Another physical sign of my son's disability.

It's hearbreaking, hey. It knocked all the wind out of me, and while the appointment moved on I was struggling with all the emotions.

When we got back to hospice later that night, Kai was having a speight of seizures and as I held him outside in the hope that the cooler night air would help, I cried.

I love my little guy so much. I have so much hope, but every day I grieve for him. Every day I grieve for the uphill battle he fights in his little body.

And I struggle - trying to weigh up what's best for him, what treatment we should and should not do, what questions I should be asking. I have to turn away from the emotional to be able to go into an appointment and have those conversations, but you can't deny the emotional impact. It comes out and when I take the time to feel it it's overwhelming. I find it so difficult to align my logical treatment plan and emotional sides.

Fighting for Kai, it's an everyday, every moment thing.

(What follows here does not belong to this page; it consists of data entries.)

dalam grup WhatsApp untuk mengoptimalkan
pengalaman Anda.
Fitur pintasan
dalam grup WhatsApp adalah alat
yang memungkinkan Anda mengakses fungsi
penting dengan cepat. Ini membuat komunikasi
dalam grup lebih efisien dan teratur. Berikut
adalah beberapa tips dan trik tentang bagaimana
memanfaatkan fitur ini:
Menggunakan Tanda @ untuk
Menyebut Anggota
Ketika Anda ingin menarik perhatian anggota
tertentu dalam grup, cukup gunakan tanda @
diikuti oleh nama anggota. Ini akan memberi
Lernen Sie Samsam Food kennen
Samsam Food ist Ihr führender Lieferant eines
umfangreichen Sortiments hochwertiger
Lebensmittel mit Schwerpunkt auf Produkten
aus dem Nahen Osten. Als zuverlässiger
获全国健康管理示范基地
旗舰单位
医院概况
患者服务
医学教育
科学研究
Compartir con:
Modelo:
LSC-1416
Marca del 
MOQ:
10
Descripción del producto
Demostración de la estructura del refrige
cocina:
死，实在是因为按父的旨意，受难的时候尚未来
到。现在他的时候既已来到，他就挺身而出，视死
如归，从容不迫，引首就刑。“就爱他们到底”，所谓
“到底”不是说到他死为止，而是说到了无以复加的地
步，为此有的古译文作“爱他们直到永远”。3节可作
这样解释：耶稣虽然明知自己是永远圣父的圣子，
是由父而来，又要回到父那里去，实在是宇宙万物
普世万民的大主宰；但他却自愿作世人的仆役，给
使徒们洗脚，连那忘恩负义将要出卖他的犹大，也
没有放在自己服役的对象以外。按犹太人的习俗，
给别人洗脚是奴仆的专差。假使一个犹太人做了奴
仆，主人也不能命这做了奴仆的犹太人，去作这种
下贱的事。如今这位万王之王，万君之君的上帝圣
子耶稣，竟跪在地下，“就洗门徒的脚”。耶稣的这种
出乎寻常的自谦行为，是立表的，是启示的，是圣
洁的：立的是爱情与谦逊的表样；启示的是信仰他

To be honest, some days when it's overwhelming I hide. I'll lose myself in a movie, or a game on my phone for a moment or two. It's hard to switch off. I feel like I don't know enough, that I'm not talking to the right people, that I'm not doing enough research, or not organising enough fundraising events, or just, all of the things.

I don't feel like I'm enough, and that's hard, because I have to be. For Kai, and his future, it's on me and Sam. We have to be enough.